O FMI também reduziu as perspectivas para o próximo ano em 0,2 pontos percentuais, para uma taxa de 1,3%.
E alertou que a inflação no Reino Unido irá atingir os 4%, enquanto o desemprego deverá atingir os 5,6%.
Essa seria a taxa mais elevada desde o início de 2015 – superando o pico de 5,3% observado durante a pandemia de Covid-19.
O FMI acrescentou que as coisas poderiam ser ainda piores com uma recessão global “por pouco” se a guerra se intensificar.
As projecções deixam em frangalhos a promessa do Partido Trabalhista de transformar a Grã-Bretanha na nação com crescimento mais rápido no G7 e zombam das afirmações da Chanceler de ter colocado o Reino Unido “numa posição mais forte devido às escolhas que este Governo tomou para construir a estabilidade económica”.
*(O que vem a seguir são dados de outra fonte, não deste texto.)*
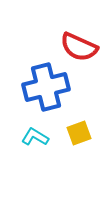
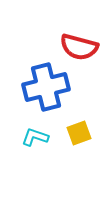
red semicircle: rotated 9 degrees counterclockwise
cyan L-shape: rotated 12 degrees counterclockwise
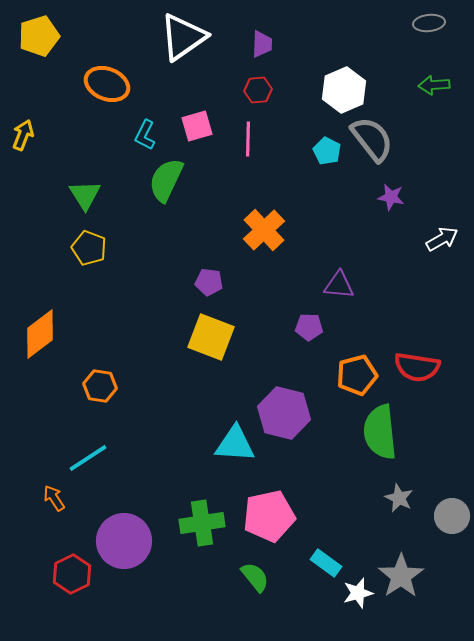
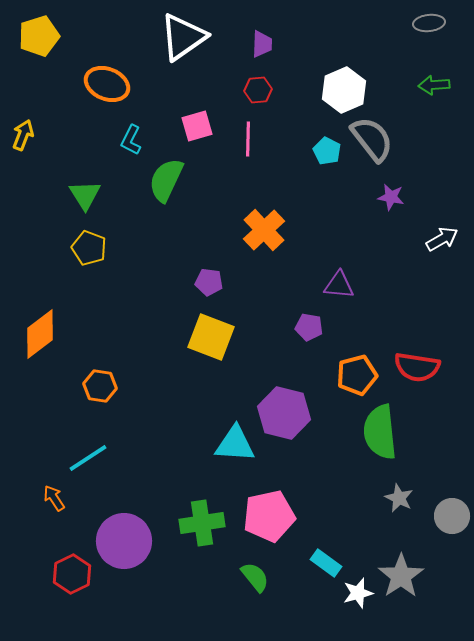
cyan L-shape at (145, 135): moved 14 px left, 5 px down
purple pentagon at (309, 327): rotated 8 degrees clockwise
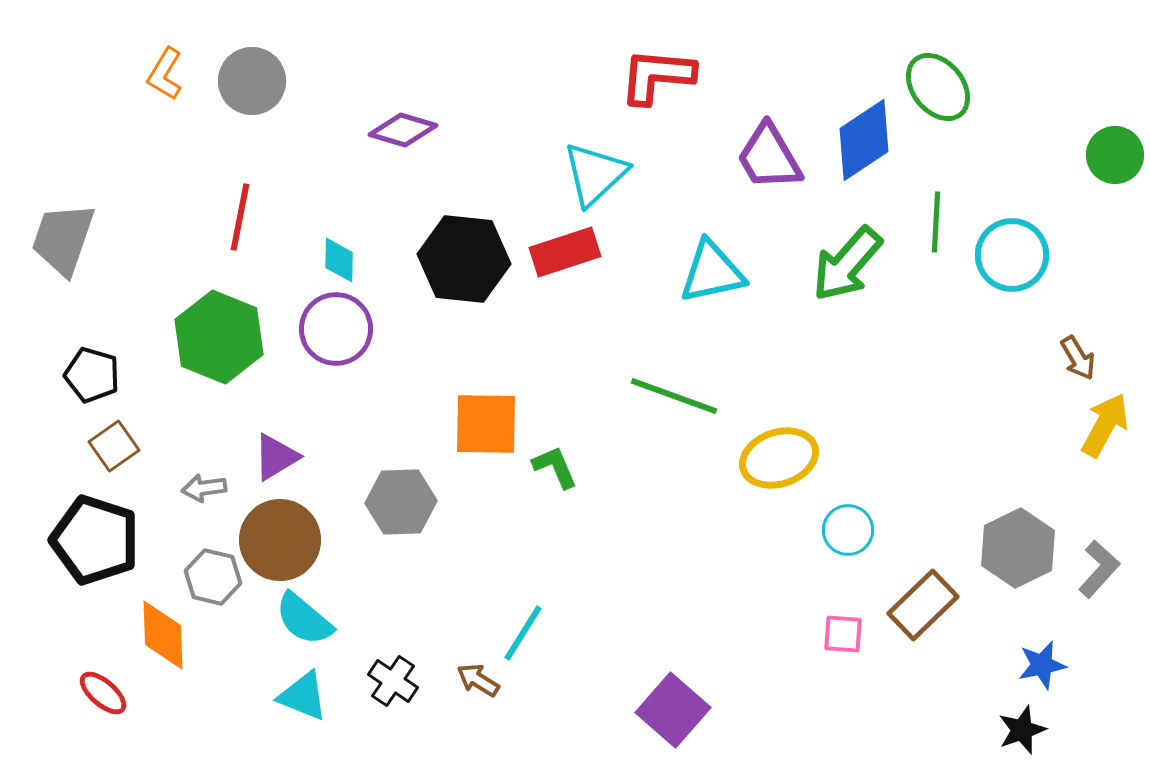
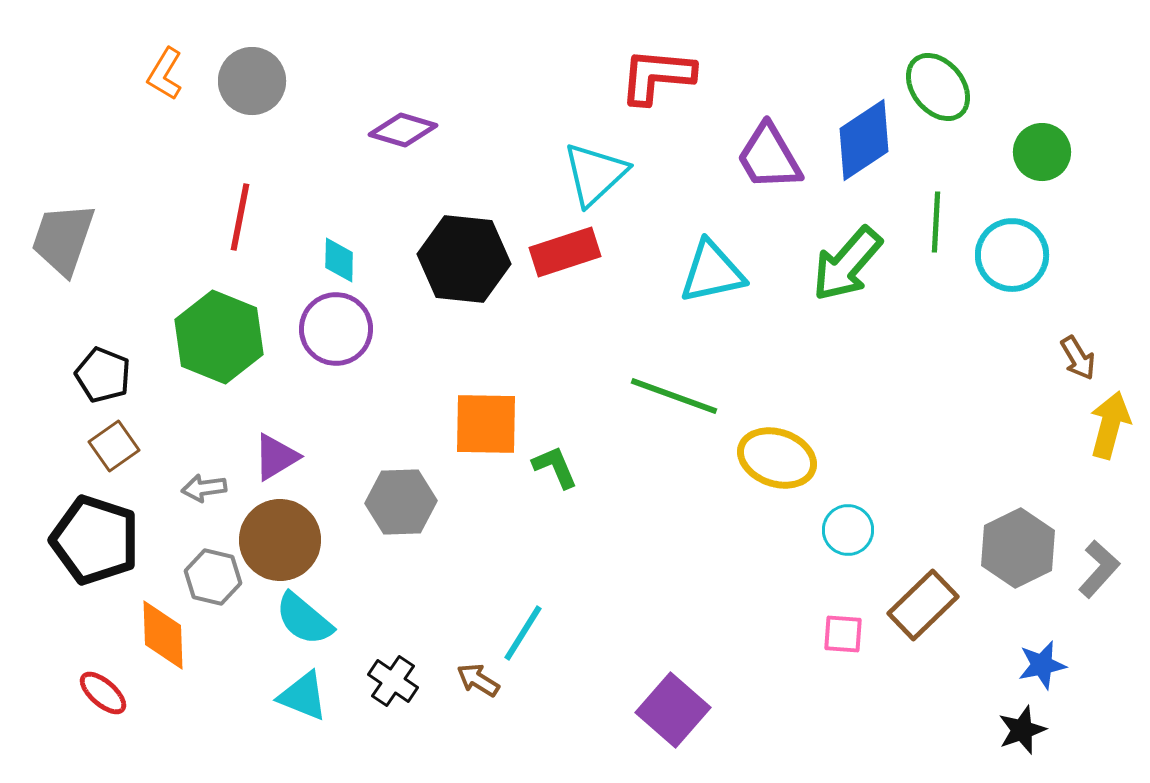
green circle at (1115, 155): moved 73 px left, 3 px up
black pentagon at (92, 375): moved 11 px right; rotated 6 degrees clockwise
yellow arrow at (1105, 425): moved 5 px right; rotated 14 degrees counterclockwise
yellow ellipse at (779, 458): moved 2 px left; rotated 38 degrees clockwise
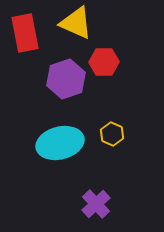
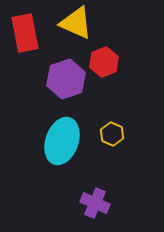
red hexagon: rotated 20 degrees counterclockwise
cyan ellipse: moved 2 px right, 2 px up; rotated 57 degrees counterclockwise
purple cross: moved 1 px left, 1 px up; rotated 24 degrees counterclockwise
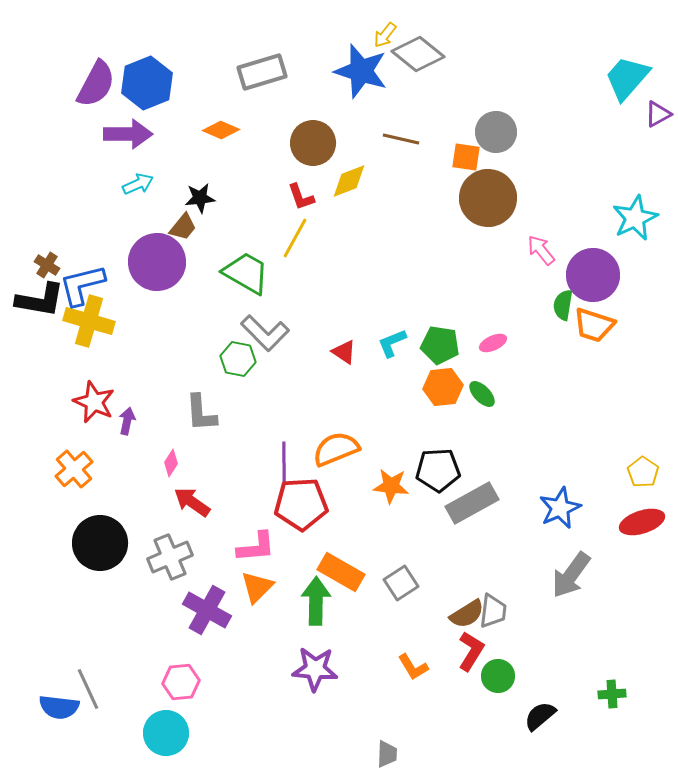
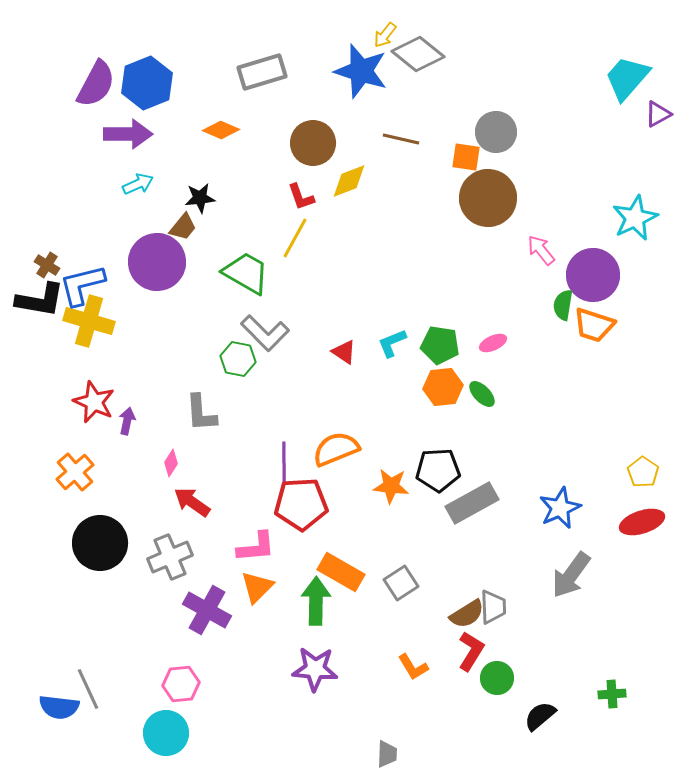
orange cross at (74, 469): moved 1 px right, 3 px down
gray trapezoid at (493, 611): moved 4 px up; rotated 9 degrees counterclockwise
green circle at (498, 676): moved 1 px left, 2 px down
pink hexagon at (181, 682): moved 2 px down
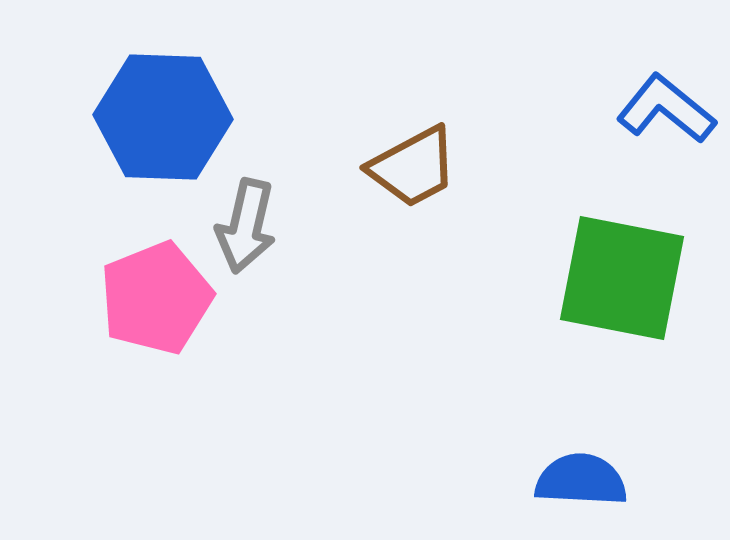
Reeves, que está esta semana nas reuniões de primavera do FMI em Washington DC, insistiu que tem “o plano certo para um mundo mais volátil” e apelou a outros para que sigam o seu exemplo.
Mas, num revés ainda maior, o FMI disse que espera agora que os padrões de vida no Reino Unido cresçam pouco este ano, com a produção per capita a aumentar apenas 0,3% – a mais fraca do G7.